Stated task
Could you relabel "scientific name" as "binomial" and give the lines of every entry again with nothing else changed? Leave the pictures out.

Data supplied
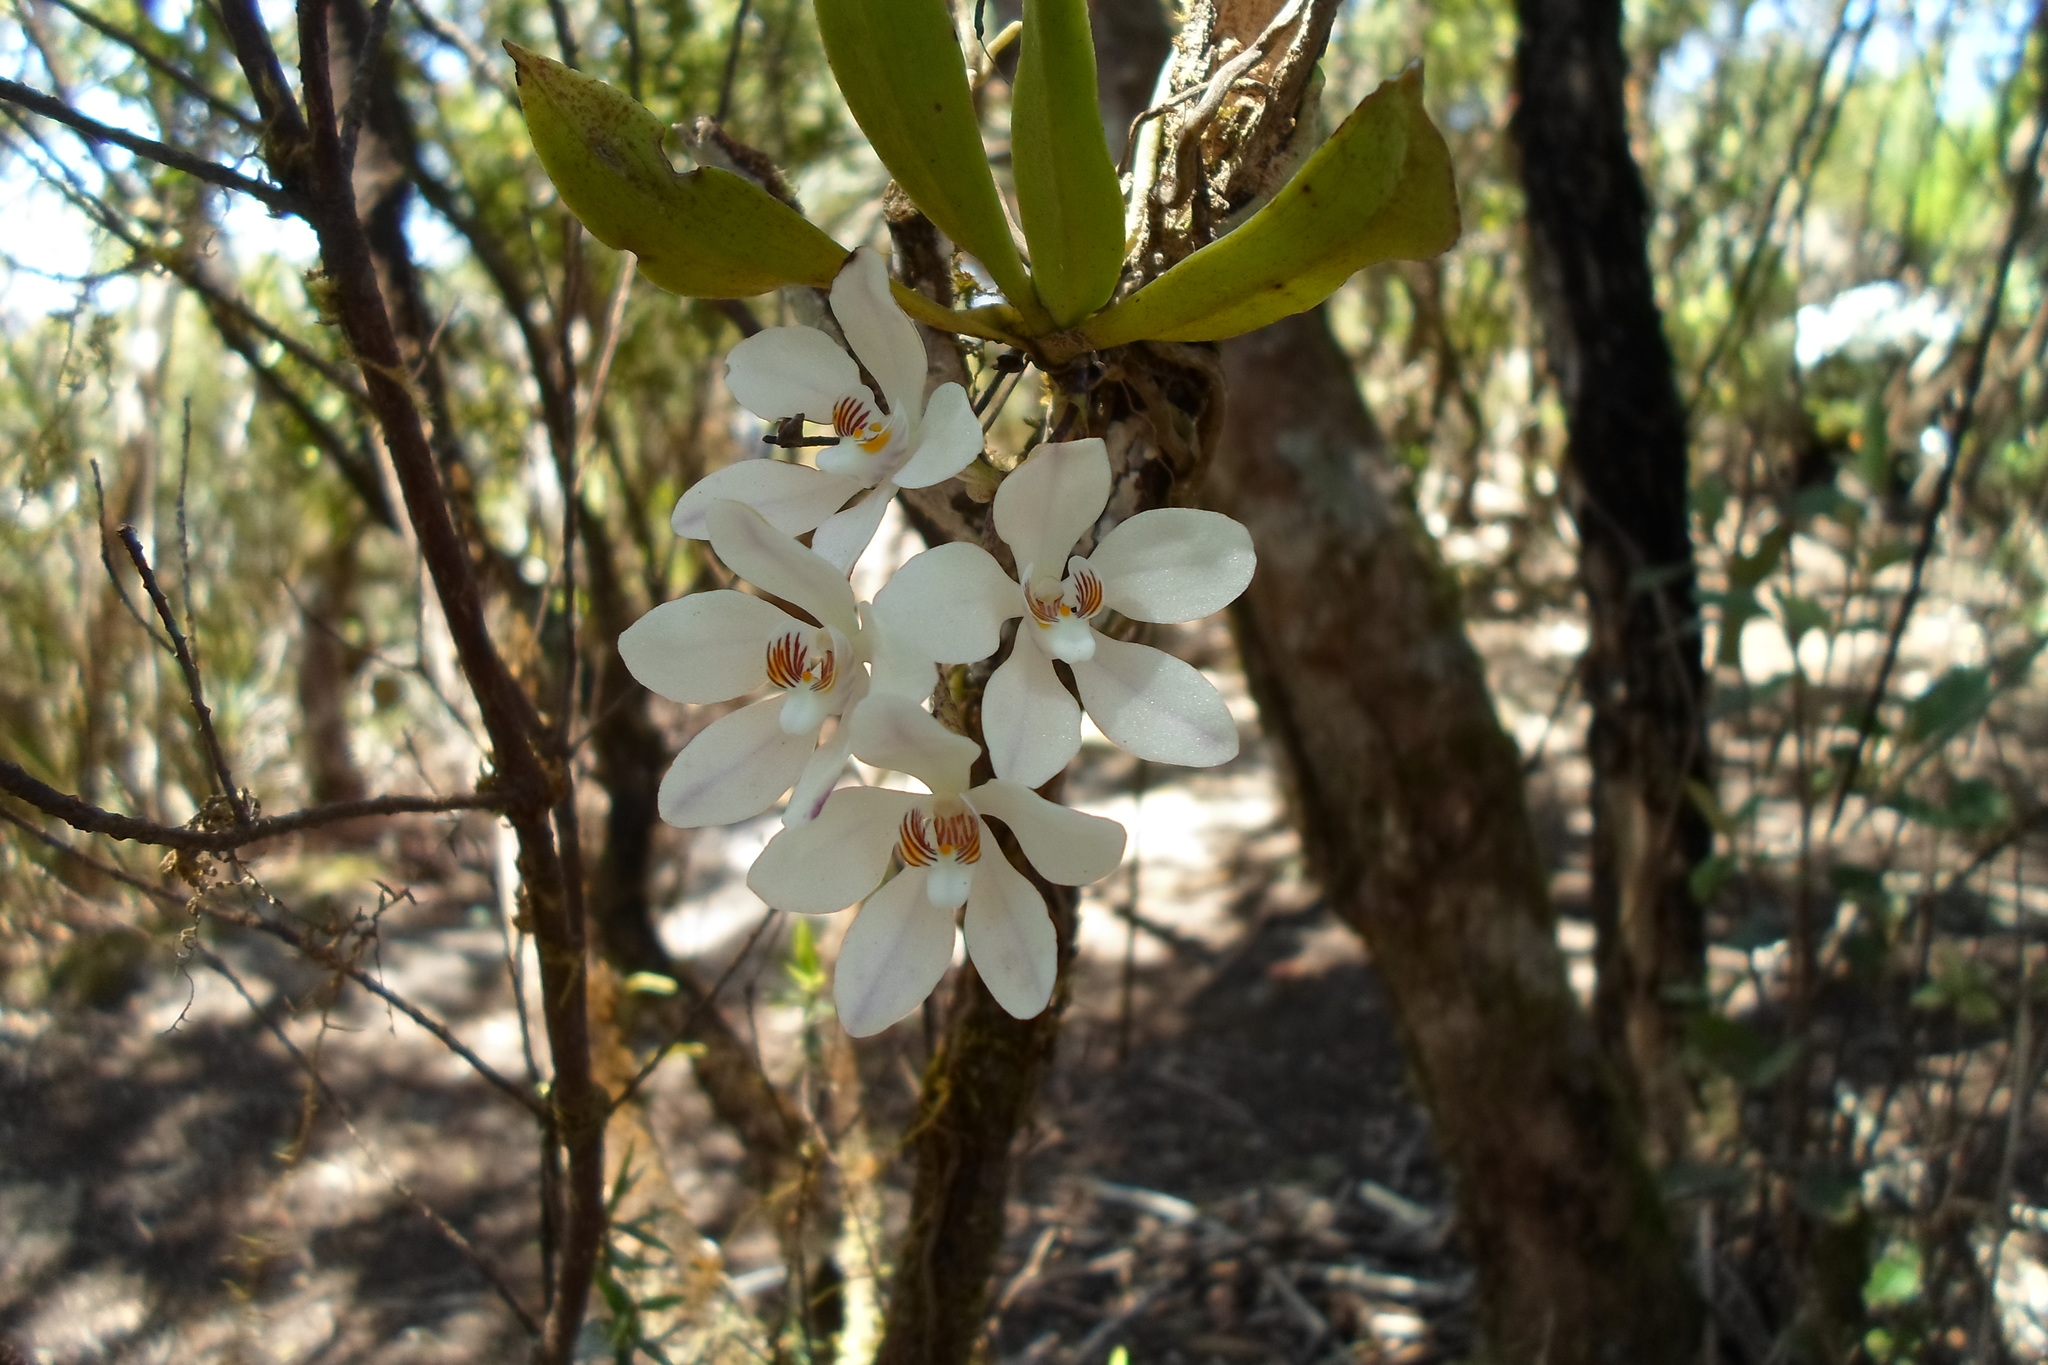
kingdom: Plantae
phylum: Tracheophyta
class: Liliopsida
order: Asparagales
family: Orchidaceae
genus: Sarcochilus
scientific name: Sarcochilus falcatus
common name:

Exercise result
kingdom: Plantae
phylum: Tracheophyta
class: Liliopsida
order: Asparagales
family: Orchidaceae
genus: Sarcochilus
binomial: Sarcochilus falcatus
common name:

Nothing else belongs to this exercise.